Tuesday, September 20, 2005

How greedy can the record industry be?

So for those of you who aren't into downloading music legally, Apple's iTunes is the leader of the pack. According to the article linked above, iTunes makes up about 82 percent of legal music downloads. To download a song from iTunes all you have to pay 99 cents per song. And since in this day and age most albums don't have more than 2 good songs, it's the way to go.

I have to admit that I really dig iTunes. If I ever want a song or get a wild hair to download a song, iTunes is where I go.

I'll give a buck for a good song, but now it seems that the recording industry is pushing Apple CEO Steve Jobs to raise prices on songs that are downloaded from iTunes. And I'll say this about Jobs, the man hit a home run with iTunes and he also smacked the recording industry in the face over this issue.

He is quoted in the article as saying that the recording industry only wants to raise the prices because they are greedy. Jobs also said that what iTunes is combatting is piracy and he's right.

Back when Napster first began a few years ago, before anyone was sued for their blatant distribution, I only had access to a dial-up internet connection and Piccu and I probably downloaded a life sentence's worth of music.

Check that, why no we did not download any music illegally. That is wrong and against the law.

Anyway, the great thing about iTunes is that it provides the music for you at a fair price and a buck for a song is a fair price for the iTunes service. All of the songs are organized and you are able to listen to them before you buy them. And unlike the illegal downloading software programs, you know that when you download a song from iTunes it's going work and be the song you downloaded. It's worth the buck just for the ease of use.

The thing that really shows the music industries greed is that when someone downloads a song from iTunes, more money is made for that download than if the song was purchased on an artists CD from a music store.

So they are just wanting to get more money for the one single they worked hard on so they can continue to release albums of 12 songs with only 2 songs worth listening to.

I guess the music industry is seeing some writing on the wall. Imagine if you were a recording artist and you decided to only release a single on iTunes. Remember when country artist Garth Brooks declared that he would no longer release his albums on cassette? He was going to make CD's only because the quality was better and they were cheaper to make.

Well, if you only released a single or album on iTunes you would cut your production costs down to nothing when it comes to printing the CD's. No printing costs for the album cover and inside notes, no CD printing, no CD jewel cases needed. It's ingenius. You let the consumer download the song and maybe even download the cover.
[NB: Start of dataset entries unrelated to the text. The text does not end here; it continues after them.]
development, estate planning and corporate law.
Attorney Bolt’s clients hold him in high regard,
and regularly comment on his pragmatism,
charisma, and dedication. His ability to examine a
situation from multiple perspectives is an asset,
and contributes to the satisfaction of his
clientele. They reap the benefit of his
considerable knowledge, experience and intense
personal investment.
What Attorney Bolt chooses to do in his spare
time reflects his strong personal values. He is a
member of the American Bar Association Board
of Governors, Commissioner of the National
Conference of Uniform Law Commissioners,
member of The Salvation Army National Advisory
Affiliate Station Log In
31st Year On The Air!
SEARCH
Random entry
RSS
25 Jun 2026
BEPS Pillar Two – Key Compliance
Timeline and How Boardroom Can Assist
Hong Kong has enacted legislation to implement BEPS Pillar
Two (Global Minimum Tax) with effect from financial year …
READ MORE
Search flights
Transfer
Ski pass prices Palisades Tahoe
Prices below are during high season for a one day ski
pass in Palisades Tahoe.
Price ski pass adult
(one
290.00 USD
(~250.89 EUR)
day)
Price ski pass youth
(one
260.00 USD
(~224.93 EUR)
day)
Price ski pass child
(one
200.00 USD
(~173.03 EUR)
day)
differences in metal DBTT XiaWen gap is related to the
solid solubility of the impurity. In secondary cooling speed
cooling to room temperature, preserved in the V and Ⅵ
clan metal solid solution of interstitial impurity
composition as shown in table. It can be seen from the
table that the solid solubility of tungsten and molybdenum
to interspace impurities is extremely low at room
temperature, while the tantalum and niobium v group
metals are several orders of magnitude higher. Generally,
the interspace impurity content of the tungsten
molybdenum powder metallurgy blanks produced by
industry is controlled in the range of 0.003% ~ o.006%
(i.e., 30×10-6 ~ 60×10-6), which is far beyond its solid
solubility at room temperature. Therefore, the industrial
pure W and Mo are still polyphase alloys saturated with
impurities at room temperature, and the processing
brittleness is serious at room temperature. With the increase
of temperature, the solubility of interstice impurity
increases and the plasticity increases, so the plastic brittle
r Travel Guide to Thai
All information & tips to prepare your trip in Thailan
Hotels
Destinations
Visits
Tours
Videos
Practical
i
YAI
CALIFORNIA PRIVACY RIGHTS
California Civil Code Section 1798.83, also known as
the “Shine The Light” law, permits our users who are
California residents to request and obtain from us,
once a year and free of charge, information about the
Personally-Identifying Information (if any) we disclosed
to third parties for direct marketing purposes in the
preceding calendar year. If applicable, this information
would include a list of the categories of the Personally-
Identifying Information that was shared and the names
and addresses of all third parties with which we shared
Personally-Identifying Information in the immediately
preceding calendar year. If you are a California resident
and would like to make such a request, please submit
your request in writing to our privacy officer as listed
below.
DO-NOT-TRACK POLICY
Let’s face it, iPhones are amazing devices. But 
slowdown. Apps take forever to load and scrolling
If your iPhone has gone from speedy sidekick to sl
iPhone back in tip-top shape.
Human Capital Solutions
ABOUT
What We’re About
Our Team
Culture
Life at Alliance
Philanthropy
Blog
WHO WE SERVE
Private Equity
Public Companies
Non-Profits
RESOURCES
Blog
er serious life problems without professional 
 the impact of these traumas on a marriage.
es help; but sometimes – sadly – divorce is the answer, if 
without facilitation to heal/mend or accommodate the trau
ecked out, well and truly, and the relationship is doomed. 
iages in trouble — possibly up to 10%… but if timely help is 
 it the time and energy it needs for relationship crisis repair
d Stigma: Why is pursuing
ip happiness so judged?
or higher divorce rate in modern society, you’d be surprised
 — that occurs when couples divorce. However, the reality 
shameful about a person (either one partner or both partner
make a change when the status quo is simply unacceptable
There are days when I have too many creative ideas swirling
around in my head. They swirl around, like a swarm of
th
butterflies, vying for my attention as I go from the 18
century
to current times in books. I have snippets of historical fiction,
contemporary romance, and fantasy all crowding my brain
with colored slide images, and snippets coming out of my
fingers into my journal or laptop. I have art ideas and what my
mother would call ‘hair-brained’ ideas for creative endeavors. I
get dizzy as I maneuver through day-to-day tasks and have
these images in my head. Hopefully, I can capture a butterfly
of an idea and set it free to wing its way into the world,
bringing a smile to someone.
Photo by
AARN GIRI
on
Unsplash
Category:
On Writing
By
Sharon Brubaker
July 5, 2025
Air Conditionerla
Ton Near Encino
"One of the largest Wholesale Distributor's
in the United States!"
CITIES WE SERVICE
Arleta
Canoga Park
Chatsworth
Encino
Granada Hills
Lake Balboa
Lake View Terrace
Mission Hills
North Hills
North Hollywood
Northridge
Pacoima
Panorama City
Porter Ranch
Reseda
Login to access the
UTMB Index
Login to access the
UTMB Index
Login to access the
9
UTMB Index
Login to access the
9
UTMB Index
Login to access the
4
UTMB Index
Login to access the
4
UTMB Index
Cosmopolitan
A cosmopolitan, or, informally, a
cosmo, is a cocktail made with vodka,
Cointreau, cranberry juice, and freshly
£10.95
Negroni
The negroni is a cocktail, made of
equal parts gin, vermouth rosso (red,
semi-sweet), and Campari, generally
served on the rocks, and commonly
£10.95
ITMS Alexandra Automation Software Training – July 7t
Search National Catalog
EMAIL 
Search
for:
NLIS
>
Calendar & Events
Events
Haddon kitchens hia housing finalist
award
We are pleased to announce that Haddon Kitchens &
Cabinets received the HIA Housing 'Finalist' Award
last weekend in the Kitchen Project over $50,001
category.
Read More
Have them provide the blank CD and have them print out the cover art.

That's making some straight cash homey.

2 comments:

my_merlin77 said...

SO what about this new yahoo music business? $5 a month. I think it is for unlimited downloads.

BRATCH said...

Yes, but guess what happens when you decide you don't want to pay that $5 anymore... You can't listen to the music anymore either. And I'm not sure that you can burn the music onto a CD. Therefore you had better really like your MP3 player. Assuming that it will let you put the music onto your specific player.

Napster is the same way. You are basically renting the music with Yahoo and Napster whereas the music is yours through iTunes.

iTunes files are protected files and you can burn them onto a CD as an audio track, but not as an MP3. However, the way around that is to rip it from the CD you made and convert it to an MP3. You have to convert it with the least amount of compression so the music still sounds alright, but the music is still yours.